Instructions for the task
Return the opening lines of the material, word for word. End with the line that contains "El CD Lugo lo intenta sin premio y".

━━━━━ Dataset entries

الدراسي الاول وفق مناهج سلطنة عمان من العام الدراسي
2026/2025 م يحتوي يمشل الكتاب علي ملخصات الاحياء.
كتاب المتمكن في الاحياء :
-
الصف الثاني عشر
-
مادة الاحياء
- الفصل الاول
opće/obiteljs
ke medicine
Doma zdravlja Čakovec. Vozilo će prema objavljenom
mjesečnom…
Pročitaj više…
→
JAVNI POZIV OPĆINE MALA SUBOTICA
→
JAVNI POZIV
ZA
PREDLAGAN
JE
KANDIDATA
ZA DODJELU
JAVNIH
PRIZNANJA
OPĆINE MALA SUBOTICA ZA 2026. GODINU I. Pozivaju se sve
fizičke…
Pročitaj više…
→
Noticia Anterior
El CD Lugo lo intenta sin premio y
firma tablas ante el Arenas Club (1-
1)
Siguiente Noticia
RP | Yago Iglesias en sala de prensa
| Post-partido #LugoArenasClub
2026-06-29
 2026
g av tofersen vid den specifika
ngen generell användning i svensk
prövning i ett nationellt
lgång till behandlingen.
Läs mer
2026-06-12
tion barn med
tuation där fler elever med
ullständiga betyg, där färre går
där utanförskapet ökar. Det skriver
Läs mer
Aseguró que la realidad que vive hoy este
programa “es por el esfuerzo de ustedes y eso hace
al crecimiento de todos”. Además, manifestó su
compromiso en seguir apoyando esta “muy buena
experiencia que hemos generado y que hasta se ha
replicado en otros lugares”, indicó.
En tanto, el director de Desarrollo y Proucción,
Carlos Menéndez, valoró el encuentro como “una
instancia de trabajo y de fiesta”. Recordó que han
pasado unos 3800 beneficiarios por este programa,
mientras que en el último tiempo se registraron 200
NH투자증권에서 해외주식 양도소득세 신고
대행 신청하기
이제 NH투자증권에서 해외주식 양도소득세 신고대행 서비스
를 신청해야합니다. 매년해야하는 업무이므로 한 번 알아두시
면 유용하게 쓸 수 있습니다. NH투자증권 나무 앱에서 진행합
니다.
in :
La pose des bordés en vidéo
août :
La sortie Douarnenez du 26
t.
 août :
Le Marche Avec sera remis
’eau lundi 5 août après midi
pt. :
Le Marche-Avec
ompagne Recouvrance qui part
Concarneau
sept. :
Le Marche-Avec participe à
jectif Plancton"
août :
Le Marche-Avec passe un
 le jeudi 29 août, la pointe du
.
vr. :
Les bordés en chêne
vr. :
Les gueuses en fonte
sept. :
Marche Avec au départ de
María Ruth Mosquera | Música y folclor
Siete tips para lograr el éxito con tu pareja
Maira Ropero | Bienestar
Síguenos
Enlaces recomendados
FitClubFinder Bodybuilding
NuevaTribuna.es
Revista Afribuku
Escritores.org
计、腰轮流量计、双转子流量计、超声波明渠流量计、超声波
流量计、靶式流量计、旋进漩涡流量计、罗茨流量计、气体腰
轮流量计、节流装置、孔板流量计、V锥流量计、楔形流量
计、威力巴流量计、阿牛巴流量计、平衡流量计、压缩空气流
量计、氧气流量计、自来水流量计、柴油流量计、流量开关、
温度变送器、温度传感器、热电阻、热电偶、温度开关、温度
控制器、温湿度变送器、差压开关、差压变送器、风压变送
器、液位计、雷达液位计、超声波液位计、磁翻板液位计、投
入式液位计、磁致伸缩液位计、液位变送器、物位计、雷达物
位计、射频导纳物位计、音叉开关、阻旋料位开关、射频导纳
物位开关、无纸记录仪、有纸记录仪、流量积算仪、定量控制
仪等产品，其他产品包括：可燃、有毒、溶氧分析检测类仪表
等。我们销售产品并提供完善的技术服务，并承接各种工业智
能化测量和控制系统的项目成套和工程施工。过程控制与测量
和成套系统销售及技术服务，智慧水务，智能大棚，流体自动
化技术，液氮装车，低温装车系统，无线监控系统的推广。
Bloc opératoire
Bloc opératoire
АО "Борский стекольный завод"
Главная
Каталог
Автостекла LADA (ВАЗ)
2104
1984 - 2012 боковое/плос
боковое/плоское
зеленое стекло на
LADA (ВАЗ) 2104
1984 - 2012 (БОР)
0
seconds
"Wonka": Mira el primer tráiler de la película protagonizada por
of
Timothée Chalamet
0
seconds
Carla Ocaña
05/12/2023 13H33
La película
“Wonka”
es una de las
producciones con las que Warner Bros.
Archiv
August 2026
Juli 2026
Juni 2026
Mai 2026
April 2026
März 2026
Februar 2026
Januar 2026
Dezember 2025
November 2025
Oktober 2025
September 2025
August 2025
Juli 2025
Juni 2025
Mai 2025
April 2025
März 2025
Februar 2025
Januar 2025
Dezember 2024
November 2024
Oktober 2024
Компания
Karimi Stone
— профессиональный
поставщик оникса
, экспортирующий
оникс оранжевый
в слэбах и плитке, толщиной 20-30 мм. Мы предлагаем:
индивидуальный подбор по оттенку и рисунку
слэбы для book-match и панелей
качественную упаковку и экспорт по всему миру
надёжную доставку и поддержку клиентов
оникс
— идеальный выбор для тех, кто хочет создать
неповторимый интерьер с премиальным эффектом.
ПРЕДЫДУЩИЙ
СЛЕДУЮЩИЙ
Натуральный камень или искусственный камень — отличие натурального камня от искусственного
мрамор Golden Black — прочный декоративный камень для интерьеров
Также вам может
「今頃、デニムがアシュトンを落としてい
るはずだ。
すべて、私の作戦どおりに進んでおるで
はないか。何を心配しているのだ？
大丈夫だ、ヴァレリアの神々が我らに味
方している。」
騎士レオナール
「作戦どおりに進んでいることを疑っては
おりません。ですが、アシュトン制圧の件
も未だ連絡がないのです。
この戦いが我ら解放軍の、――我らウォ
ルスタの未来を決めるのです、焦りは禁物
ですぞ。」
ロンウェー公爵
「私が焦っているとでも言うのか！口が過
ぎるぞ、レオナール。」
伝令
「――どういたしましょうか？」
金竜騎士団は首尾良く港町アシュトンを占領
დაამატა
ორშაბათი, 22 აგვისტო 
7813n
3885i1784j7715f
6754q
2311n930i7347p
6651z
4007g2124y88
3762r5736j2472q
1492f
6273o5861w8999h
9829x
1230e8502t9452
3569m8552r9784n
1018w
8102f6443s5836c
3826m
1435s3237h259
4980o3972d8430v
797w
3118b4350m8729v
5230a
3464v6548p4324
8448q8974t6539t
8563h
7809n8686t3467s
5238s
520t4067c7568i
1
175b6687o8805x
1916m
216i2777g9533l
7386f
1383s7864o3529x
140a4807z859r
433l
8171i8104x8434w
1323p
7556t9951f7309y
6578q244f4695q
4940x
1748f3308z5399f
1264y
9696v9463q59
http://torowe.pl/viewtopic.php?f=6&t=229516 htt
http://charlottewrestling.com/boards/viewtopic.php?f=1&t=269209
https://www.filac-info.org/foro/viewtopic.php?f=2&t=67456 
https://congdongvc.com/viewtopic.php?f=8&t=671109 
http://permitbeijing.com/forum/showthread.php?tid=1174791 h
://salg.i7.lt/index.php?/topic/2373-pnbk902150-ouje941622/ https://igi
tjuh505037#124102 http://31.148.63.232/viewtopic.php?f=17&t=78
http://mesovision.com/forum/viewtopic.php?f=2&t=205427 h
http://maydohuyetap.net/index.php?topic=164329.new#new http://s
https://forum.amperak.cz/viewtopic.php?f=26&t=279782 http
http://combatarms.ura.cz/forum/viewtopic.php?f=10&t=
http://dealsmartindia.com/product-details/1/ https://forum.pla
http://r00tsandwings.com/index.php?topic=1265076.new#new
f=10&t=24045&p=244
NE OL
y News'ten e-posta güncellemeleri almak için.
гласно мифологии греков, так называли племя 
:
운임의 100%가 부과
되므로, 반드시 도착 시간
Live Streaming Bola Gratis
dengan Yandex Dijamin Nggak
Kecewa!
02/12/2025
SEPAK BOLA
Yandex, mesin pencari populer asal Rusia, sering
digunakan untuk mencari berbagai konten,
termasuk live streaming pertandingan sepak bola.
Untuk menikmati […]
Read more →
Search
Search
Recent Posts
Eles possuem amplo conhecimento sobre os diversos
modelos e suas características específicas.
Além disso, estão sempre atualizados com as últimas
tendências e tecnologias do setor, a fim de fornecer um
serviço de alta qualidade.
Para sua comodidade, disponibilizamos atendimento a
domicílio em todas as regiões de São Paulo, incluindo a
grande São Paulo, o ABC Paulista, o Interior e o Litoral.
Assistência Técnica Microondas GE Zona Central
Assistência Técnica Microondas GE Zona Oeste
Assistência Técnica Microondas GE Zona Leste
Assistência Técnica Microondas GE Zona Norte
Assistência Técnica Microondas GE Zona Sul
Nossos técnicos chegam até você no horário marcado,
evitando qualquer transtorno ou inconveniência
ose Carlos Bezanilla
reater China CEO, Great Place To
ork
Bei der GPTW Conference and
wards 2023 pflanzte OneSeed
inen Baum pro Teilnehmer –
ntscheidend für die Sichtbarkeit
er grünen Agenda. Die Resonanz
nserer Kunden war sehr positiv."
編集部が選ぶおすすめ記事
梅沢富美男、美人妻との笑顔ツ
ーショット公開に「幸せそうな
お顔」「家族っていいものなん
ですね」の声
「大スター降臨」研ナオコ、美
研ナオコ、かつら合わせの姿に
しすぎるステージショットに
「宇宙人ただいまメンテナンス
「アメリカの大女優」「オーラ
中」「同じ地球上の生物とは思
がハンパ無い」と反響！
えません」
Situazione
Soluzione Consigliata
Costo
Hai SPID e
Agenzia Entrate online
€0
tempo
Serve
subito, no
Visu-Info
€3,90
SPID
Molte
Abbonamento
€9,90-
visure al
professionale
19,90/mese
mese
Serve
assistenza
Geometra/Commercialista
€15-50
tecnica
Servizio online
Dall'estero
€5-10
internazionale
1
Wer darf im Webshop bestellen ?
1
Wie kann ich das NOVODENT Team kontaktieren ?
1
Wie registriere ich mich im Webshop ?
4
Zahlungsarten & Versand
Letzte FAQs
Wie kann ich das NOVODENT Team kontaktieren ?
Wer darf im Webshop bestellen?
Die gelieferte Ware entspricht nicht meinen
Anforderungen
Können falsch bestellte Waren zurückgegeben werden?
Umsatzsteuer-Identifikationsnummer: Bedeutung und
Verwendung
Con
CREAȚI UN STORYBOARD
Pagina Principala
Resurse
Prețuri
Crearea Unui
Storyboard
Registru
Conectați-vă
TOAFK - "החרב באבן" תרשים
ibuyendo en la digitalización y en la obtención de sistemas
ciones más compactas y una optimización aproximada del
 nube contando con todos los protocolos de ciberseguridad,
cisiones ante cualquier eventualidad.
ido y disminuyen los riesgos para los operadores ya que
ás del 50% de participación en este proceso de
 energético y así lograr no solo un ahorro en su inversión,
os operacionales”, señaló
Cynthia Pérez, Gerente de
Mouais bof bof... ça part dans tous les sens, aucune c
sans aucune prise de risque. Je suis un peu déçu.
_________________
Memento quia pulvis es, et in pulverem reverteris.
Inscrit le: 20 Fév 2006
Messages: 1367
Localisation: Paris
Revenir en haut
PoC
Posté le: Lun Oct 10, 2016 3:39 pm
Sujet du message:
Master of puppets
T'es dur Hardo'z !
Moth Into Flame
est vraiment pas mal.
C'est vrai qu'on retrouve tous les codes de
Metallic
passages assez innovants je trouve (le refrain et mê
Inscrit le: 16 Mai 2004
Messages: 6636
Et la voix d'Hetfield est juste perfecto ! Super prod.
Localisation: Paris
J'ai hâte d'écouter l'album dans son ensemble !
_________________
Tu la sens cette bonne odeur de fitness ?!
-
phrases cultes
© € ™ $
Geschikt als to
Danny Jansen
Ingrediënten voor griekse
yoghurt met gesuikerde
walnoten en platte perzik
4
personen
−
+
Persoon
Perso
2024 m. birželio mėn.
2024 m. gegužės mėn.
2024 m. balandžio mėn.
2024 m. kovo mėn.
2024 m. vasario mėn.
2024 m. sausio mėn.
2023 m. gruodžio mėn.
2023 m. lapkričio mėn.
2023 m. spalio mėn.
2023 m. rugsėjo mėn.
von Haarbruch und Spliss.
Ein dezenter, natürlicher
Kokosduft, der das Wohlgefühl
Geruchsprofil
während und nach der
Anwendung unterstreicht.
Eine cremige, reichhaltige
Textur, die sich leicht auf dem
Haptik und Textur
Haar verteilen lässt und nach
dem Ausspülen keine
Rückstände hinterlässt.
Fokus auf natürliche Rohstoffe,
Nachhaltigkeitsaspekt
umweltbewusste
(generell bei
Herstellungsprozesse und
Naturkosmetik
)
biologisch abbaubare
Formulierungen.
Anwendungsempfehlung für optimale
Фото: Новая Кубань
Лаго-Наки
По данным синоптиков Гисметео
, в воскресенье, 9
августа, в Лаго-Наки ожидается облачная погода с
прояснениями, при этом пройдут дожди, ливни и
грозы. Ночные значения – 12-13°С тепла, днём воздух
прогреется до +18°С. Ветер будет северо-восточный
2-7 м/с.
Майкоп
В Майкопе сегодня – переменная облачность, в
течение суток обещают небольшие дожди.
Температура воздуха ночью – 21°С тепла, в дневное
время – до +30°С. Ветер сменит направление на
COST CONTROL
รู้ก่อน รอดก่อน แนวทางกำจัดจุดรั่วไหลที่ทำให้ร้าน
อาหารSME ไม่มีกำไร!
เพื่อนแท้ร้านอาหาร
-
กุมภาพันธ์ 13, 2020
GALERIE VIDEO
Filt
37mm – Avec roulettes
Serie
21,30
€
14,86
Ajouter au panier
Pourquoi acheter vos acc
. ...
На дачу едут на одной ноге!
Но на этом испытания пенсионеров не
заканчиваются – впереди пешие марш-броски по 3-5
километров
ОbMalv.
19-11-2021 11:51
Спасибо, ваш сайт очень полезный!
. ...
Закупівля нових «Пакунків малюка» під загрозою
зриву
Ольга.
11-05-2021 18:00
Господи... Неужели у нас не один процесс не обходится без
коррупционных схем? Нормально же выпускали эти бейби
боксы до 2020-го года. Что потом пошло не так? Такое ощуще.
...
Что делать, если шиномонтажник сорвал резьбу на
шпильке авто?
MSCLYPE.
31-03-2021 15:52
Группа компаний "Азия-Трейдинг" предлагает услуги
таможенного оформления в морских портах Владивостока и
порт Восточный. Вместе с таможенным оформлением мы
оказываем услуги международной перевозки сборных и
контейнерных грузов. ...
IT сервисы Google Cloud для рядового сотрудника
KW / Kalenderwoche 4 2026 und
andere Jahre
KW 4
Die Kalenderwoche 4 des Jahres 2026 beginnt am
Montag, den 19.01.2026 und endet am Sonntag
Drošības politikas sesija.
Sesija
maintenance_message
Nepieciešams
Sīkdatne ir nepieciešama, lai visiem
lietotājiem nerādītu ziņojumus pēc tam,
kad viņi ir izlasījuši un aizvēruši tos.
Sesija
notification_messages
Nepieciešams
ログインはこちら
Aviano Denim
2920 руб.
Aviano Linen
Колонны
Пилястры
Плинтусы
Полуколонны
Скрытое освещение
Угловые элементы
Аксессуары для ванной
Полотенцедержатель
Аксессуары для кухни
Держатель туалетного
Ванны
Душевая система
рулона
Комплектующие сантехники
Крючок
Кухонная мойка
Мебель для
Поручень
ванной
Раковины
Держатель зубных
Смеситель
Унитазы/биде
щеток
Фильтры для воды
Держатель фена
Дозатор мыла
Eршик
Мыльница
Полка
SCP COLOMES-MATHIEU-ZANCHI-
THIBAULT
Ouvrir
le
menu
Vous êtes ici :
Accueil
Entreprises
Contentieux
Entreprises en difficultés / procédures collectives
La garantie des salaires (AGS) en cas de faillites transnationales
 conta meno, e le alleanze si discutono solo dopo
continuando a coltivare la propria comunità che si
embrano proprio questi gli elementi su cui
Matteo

━━━━━━━━━━

Response to the exercise
الدراسي الاول وفق مناهج سلطنة عمان من العام الدراسي
2026/2025 م يحتوي يمشل الكتاب علي ملخصات الاحياء.
كتاب المتمكن في الاحياء :
-
الصف الثاني عشر
-
مادة الاحياء
- الفصل الاول
opće/obiteljs
ke medicine
Doma zdravlja Čakovec. Vozilo će prema objavljenom
mjesečnom…
Pročitaj više…
→
JAVNI POZIV OPĆINE MALA SUBOTICA
→
JAVNI POZIV
ZA
PREDLAGAN
JE
KANDIDATA
ZA DODJELU
JAVNIH
PRIZNANJA
OPĆINE MALA SUBOTICA ZA 2026. GODINU I. Pozivaju se sve
fizičke…
Pročitaj više…
→
Noticia Anterior
El CD Lugo lo intenta sin premio y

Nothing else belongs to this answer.